* What is expected *
The answer must be every line of the records below that contains the word "control".

* Records for the exercise *
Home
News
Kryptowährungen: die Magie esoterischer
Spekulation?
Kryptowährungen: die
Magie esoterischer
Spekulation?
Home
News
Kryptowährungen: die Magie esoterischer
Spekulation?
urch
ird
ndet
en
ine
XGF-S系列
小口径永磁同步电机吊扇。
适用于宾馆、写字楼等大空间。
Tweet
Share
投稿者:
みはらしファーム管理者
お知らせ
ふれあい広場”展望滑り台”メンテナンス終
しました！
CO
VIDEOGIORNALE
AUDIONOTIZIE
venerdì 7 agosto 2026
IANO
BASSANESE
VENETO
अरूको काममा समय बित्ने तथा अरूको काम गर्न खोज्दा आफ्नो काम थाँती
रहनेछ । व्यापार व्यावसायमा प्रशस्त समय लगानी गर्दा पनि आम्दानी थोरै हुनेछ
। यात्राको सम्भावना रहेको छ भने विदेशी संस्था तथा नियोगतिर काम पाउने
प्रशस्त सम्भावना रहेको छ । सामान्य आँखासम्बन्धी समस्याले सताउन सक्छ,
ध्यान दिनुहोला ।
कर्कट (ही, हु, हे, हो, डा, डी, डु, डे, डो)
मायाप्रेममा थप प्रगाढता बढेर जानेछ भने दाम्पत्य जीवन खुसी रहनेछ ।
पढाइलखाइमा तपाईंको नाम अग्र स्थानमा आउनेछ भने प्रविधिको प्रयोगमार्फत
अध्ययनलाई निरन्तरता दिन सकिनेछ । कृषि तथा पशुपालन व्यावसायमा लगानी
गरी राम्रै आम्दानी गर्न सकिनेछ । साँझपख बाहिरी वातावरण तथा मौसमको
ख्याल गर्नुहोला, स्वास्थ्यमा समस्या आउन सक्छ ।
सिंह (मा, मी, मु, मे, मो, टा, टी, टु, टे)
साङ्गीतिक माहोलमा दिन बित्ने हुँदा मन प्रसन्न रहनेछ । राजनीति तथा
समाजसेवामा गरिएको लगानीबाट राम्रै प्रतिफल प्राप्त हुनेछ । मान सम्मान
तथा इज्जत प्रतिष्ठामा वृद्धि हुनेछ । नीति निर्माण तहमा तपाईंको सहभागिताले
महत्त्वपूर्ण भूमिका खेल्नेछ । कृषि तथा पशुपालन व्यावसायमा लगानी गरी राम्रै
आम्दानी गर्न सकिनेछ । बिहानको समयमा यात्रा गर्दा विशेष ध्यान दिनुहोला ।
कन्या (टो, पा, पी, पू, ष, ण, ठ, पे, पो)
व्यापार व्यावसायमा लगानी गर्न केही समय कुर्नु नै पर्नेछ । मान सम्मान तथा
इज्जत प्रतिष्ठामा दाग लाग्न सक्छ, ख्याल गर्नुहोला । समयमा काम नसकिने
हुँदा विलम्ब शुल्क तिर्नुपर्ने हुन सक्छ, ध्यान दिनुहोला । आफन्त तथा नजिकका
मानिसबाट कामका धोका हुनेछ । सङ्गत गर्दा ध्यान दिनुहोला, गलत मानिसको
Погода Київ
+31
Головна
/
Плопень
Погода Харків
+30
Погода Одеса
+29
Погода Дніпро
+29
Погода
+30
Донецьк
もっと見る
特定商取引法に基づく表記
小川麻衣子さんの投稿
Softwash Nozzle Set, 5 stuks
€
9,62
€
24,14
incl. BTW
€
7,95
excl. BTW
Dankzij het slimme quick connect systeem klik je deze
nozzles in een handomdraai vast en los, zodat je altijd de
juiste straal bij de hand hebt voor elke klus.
...
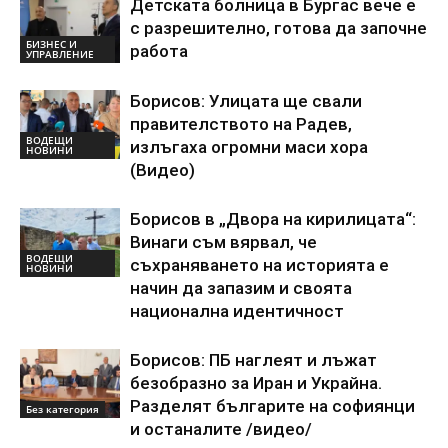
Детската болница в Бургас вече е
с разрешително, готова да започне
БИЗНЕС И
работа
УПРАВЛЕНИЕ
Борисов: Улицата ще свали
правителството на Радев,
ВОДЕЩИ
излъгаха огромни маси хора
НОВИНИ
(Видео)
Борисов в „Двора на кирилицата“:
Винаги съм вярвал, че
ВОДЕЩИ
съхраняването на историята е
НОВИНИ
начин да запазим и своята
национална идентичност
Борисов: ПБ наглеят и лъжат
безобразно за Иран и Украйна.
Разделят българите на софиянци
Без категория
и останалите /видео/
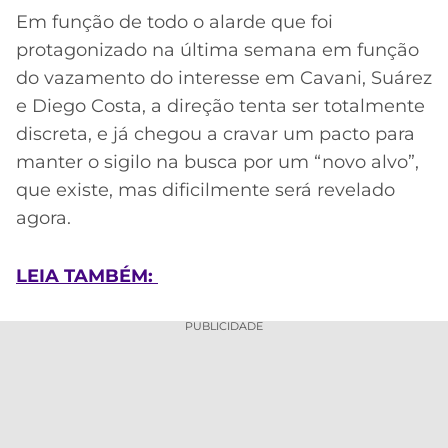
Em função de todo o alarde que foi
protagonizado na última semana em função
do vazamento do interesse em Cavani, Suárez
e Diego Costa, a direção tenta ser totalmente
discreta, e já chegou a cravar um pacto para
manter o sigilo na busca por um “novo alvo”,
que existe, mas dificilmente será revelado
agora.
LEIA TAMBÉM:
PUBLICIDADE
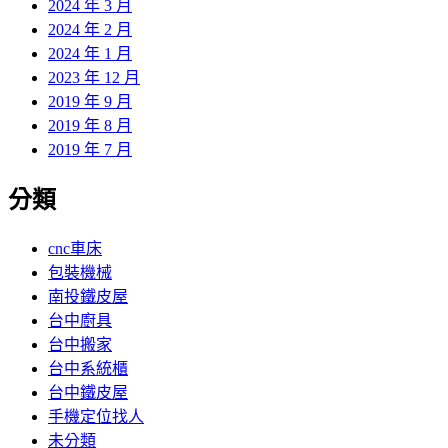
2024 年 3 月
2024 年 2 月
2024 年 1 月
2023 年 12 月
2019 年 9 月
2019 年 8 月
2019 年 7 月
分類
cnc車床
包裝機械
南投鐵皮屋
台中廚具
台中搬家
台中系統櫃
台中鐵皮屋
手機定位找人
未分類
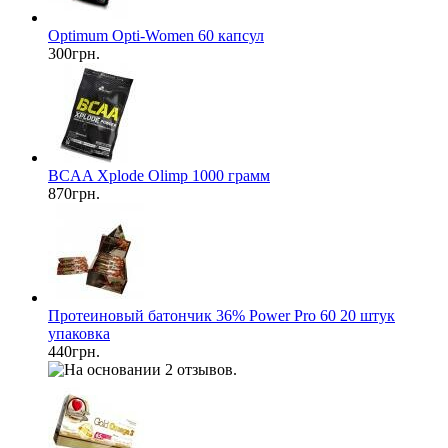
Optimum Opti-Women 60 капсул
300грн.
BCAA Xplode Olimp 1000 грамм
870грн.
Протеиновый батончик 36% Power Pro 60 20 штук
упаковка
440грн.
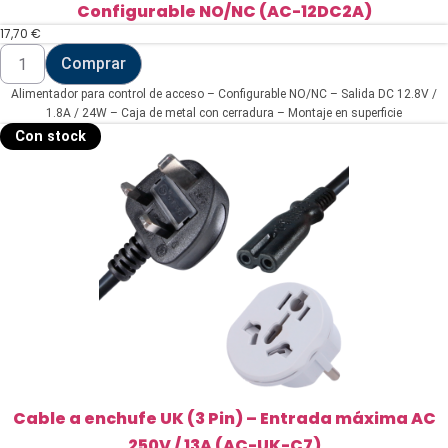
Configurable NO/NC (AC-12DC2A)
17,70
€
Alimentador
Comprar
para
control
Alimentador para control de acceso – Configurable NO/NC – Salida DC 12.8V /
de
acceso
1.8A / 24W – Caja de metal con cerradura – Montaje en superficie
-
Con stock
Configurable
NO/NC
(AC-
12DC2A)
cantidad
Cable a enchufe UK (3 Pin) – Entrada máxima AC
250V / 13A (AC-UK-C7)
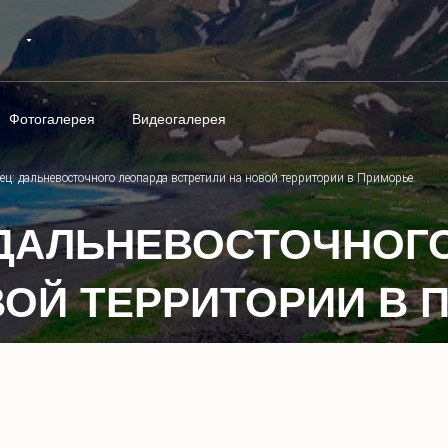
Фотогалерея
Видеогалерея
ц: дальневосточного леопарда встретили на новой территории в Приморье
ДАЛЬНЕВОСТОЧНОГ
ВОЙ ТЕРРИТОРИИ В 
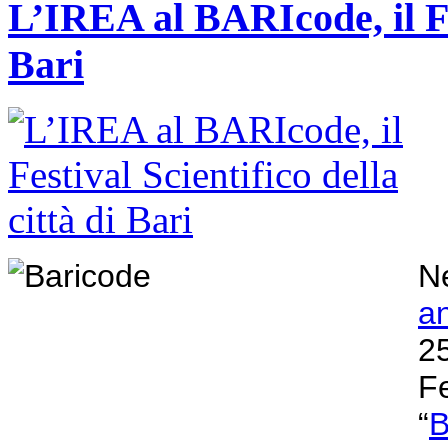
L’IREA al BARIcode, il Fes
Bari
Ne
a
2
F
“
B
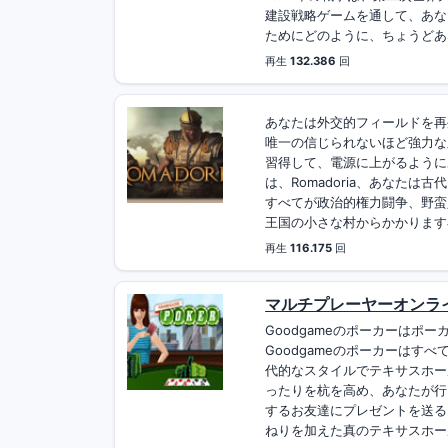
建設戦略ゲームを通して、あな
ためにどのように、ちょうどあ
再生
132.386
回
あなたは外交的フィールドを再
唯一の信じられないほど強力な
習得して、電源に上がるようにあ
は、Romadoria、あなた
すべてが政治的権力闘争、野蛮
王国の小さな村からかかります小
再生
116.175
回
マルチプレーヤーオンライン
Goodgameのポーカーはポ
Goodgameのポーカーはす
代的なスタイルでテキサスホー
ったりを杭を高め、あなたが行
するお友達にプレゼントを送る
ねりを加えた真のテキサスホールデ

* Exercise solution *
control
Alimentador para control de acceso – Configurable NO/NC – Salida DC 12.8V /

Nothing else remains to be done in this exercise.